Back in 2012, a new IP allocation was made called “shared address space.” At first glance, you might think that this allocation is just like the old RFC 1918 allocation. Maybe the IANA decided that we could use a fresh allocation of these things because our address space is feeling a little cramped.

That wasn’t it. ISPs and other service providers needed an address space that can be reused in different geographies, doesn’t overlap with any global IP addresses and, just as importantly, won’t overlap with any private IP address usage on customers’ private networks.

I shared my thoughts on how this address space should be used in a recent email to the OpenStack-operators mailing list. Here is a condensed version of that email:

I’d discourage the use of for any tenant networks. The introduction of the RFC says that there are limits to this address space that existing private address spaces don’t have.

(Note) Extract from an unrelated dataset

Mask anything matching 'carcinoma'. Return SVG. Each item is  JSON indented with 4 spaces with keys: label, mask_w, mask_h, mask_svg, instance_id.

In particular, Shared Address Space can only be used in Service Provider networks or on routing equipment that is able to do address translation across router interfaces when the addresses are identical on two different interfaces.

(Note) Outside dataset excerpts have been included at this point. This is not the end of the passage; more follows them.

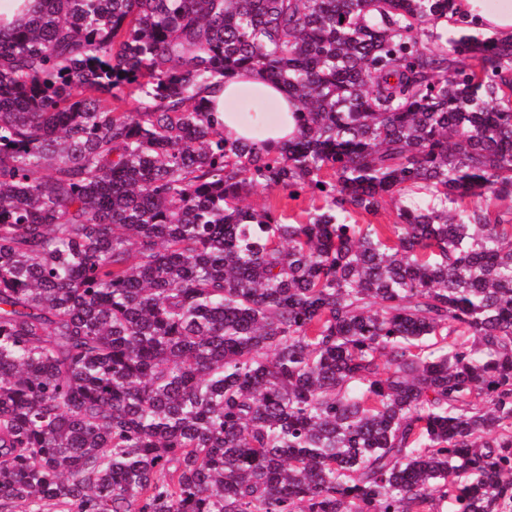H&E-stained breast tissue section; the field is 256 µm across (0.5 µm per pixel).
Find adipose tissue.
I'll use <instances>...</instances> for the list:
<instances>
[{"instance_id": "ef3b65f1", "label": "adipose tissue", "mask_w": 512, "mask_h": 512, "mask_svg": "<svg viewBox=\"0 0 512 512\" xmlns=\"http://www.w3.org/2000/svg\"><path fill=\"white\" fill-rule=\"evenodd\" d=\"M452 15L467 27L481 29L498 39L512 41V0H452ZM258 94L277 102L280 112L276 121L268 128V137L277 141L287 140L296 130L291 115L294 108L282 88L271 84L264 73L257 70L238 72L225 82L223 88L207 90L204 94L207 106L224 124V135L231 139L251 137L248 125L242 124L227 105L242 92Z\"/></svg>"}]
</instances>
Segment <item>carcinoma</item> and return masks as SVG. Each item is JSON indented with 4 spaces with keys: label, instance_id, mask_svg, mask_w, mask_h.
Masks as SVG:
<instances>
[{
    "label": "carcinoma",
    "instance_id": "1",
    "mask_svg": "<svg viewBox=\"0 0 512 512\" xmlns=\"http://www.w3.org/2000/svg\"><path fill=\"white\" fill-rule=\"evenodd\" d=\"M448 14L0 27V512H512V41ZM251 69L298 104L281 146L204 103ZM257 187L321 205L287 224Z\"/></svg>",
    "mask_w": 512,
    "mask_h": 512
}]
</instances>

The closest this would get to a customer is the router at the customer’s edge an address from this range (like your home router’s external address). It may also include equipment that is provided and managed by the provider. These devices pass packets and use the shared address space to communicate with other devices in the service provider’s network but they are never seen by the end user in the packets that reach their devices.

If tenants and other people in general start getting the idea that these addresses are just a fresh allocation of new RFC 1918 equivalent addresses and they start using them then this will limit availability for the infrastructure networks where they were meant to be used. This defeats the purpose for allocating this space.

Don’t use these addresses on your home, corporate or other networks thinking that this is just an addition to the existing RFC 1918 addresses! This address space can be used carefully to reduce pressure or your address space but use it properly, please. Use it for your routers and other infrastructure to talk to each and other isolated, confined areas but don’t expose these addresses to your end-users and be sure the scope where these addresses are viable within your organization’s network is strictly limited.

If you decide to strictly use NAT between the tenant networks and the rest of the network, then it is isolated but I still worry about exposing the addresses to tenants. It is a small step to go from this to further use of RFC 6598 addresses by the customer in other places. As an example, say the customer wants a VPN to their tenant network. Now, these addresses are routing in to their networks. Pretty soon, the customer is using the address space on their own in a way that conflicts with a provider and we’re back at square one. Service providers should always have the right-of-way with this space.